Race and Anti-Racism in Canada provides readers with a critical examination of how racism permeates Canadian society and articulates the complex ways to bring about equity and inclusion both individual and systemically.
Author: David Este
Publisher: Fernwood Publishing
ISBN: 9781773633909
Category: Social Science
Page: 418
View: 995
Multiculturalism is regarded as a key feature of Canada’s national identity. Yet despite an increasingly diverse population, racialized Canadians are systematically excluded from full participation in society through personal and structural forms of racism and discrimination. Race and Anti-Racism in Canada provides readers with a critical examination of how racism permeates Canadian society and articulates the complex ways to bring about equity and inclusion both individual and systemically.
“Canada When Europeans Arrived.” In The History of Immigration and Racism in Canada, edited by Barrington Walker. Toronto: Canadian Scholars' Press, 2008; 17– 26. Dua, Ena. “Exclusion through Inclusion: Female Asian Migration in the ...
Author: Yasmeen Abu-Laban
Publisher: University of Toronto Press
ISBN: 9781442609075
Category: Social Science
Page: 222
View: 452
Although Canada is known internationally as a leader among industrialized countries for inclusive practices towards immigrants and refugees, the twenty-first century has witnessed a rise in the number of refugees and temporary migrant workers who are often denied citizenship and may also experience detention and deportation.
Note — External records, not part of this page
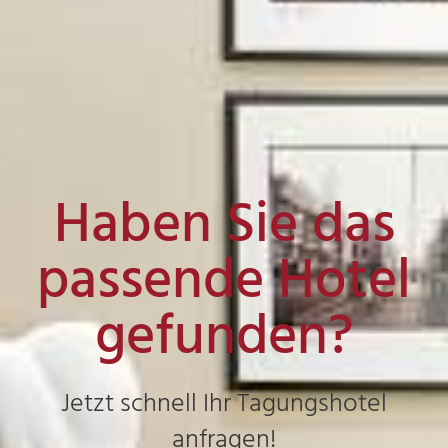
Haben Sie das
passende Hotel
gefunden?
Jetzt schnell Ihr Tagungshotel
anfragen!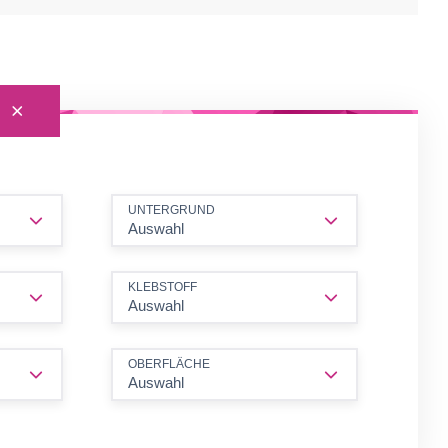
UNTERGRUND
Auswahl
KLEBSTOFF
Auswahl
OBERFLÄCHE
Auswahl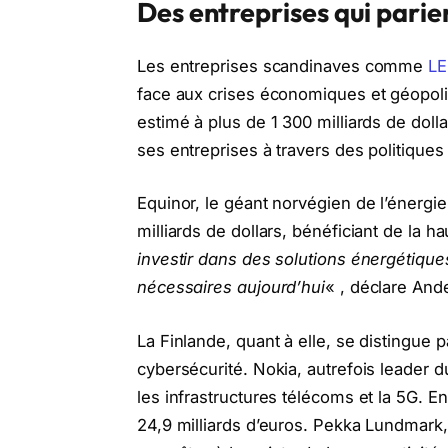
Des entreprises qui parie
Les entreprises scandinaves comme
L
face aux crises économiques et géopoli
estimé à plus de 1 300 milliards de doll
ses entreprises à travers des politiques
Equinor, le géant norvégien de l’énergi
milliards de dollars, bénéficiant de la h
investir dans des solutions énergétiques
nécessaires aujourd’hui
« , déclare And
La Finlande, quant à elle, se distingue p
cybersécurité. Nokia, autrefois leader 
les infrastructures télécoms et la 5G. En
24,9 milliards d’euros. Pekka Lundmark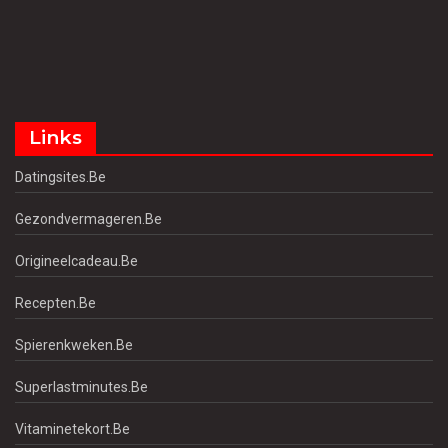
Links
Datingsites.be
Gezondvermageren.be
Origineelcadeau.be
Recepten.be
Spierenkweken.be
Superlastminutes.be
Vitaminetekort.be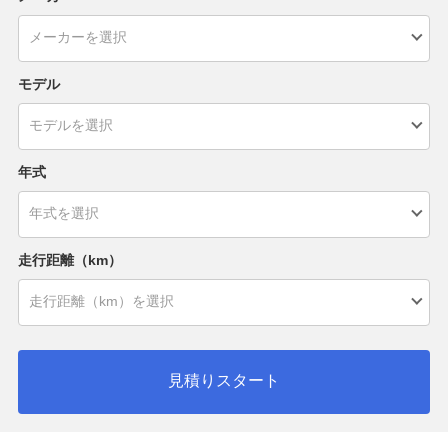
モデル
年式
走行距離（km）
見積りスタート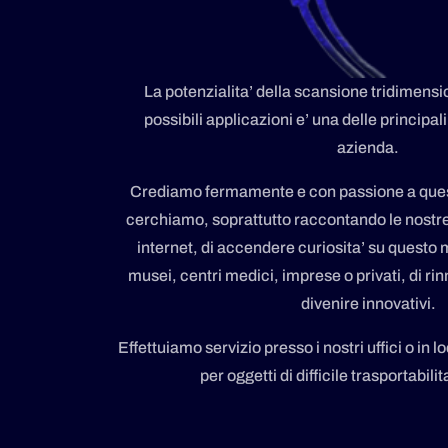
La potenzialita’ della scansione tridimensio
possibili applicazioni e’ una delle principal
azienda.
Crediamo fermamente e con passione a ques
cerchiamo, soprattutto raccontando le nostre 
internet, di accendere curiosita’ su questo
musei, centri medici, imprese o privati, di rin
divenire innovativi.
Effettuiamo servizio presso i nostri uffici o in l
per oggetti di difficile trasportabilit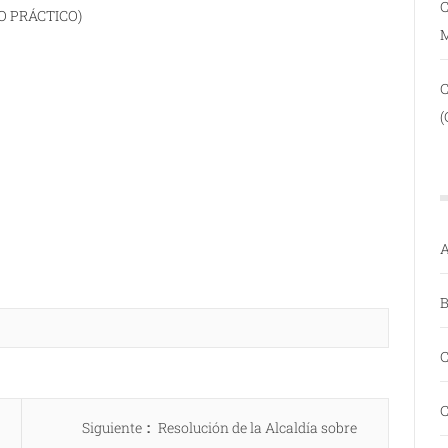
C
O PRÁCTICO)
(
A
B
C
C
Entrada
Siguiente
Resolución de la Alcaldía sobre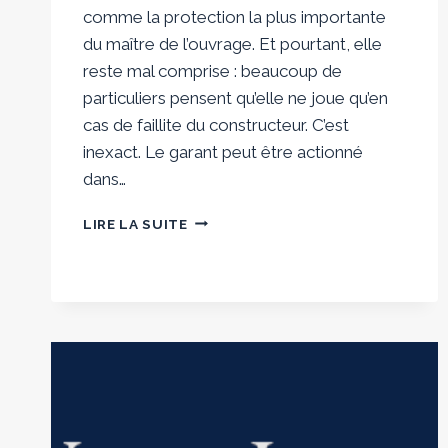
comme la protection la plus importante
du maître de l’ouvrage. Et pourtant, elle
reste mal comprise : beaucoup de
particuliers pensent qu’elle ne joue qu’en
cas de faillite du constructeur. C’est
inexact. Le garant peut être actionné
dans…
GARANTIE
LIRE LA SUITE
DE
LIVRAISON
CCMI
:
QUEL
EST
LE
RÔLE
DU
GARANT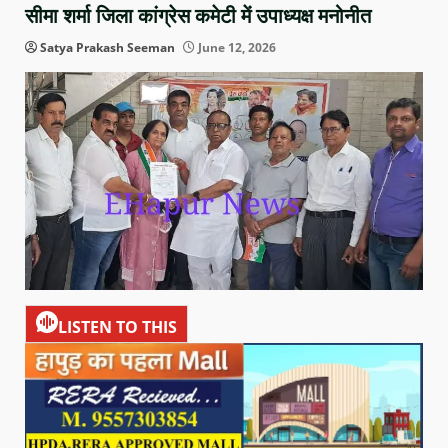
सीमा शर्मा जिला कांग्रेस कमेटी में उपाध्यक्ष मनोनीत
Satya Prakash Seeman
June 12, 2026
LISTEN TO THIS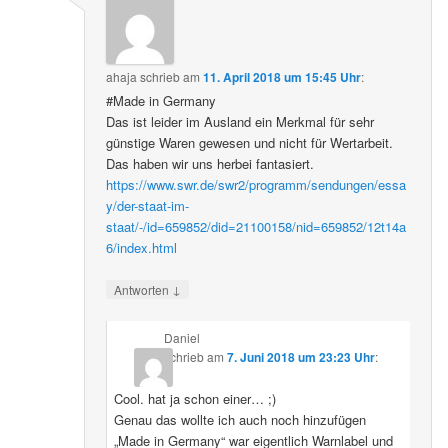
ahaja
schrieb
am
11. April 2018 um 15:45 Uhr
:
#Made in Germany
Das ist leider im Ausland ein Merkmal für sehr
günstige Waren gewesen und nicht für Wertarbeit.
Das haben wir uns herbei fantasiert.
https://www.swr.de/swr2/programm/sendungen/essa
y/der-staat-im-
staat/-/id=659852/did=21100158/nid=659852/12t14a
6/index.html
↓
Antworten
Daniel
schrieb
am
7. Juni 2018 um 23:23 Uhr
:
Cool. hat ja schon einer… ;)
Genau das wollte ich auch noch hinzufügen
„Made in Germany“ war eigentlich Warnlabel und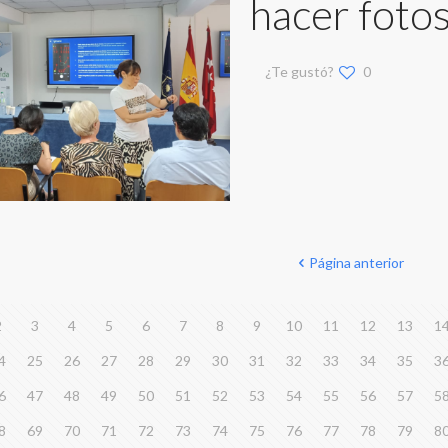
hacer fotos
¿Te gustó?
0
Página anterior
2
3
4
5
6
7
8
9
10
11
12
13
1
4
25
26
27
28
29
30
31
32
33
34
35
3
6
47
48
49
50
51
52
53
54
55
56
57
5
8
69
70
71
72
73
74
75
76
77
78
79
8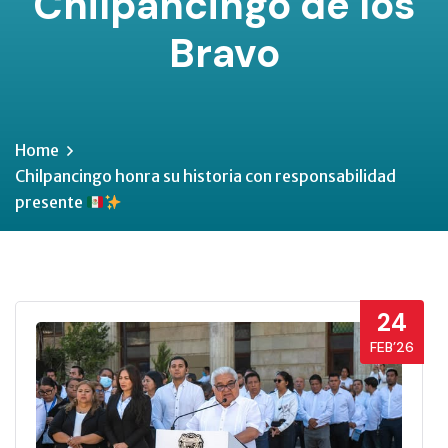
Chilpancingo de los
Bravo
Home
Chilpancingo honra su historia con responsabilidad
presente
24
FEB’26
Containing Diversity examines to what extent Canada’s long-standing support for immigration, multiculturalism, and citizenship has shifted in favour of discourses, policies, and practices that "contain" diversity. This book reflects on how diversity is being "contained" through practices designed to insulate the Canadian settler-colonial state. In assessing the Canadian government’s policies towards refugees and asylum seekers, economic migrants, family-class migrants, temporary foreign workers, and multiculturalism, the authors show the various contradictory practices in effect. Containing Diversity reflects on policy changes, analysed alongside the resurgence of right-wing political ideology and the realities of the COVID-19 pandemic. Ultimately, Containing Diversity highlights the need for a re-imagining of new forms of solidarity that centre migrant and Indigenous justice.
This history of Chinese immigration to Canada includes an examination of the impact of racism on the Chinese community and the occupational achievements of Chinese-Canadians in the 1960s and after.
Author: Peter S. Li
Publisher:
ISBN: UCSD:31822015606445
Category: Social Science
Page: 180
View: 662
This history of Chinese immigration to Canada includes an examination of the impact of racism on the Chinese community and the occupational achievements of Chinese-Canadians in the 1960s and after.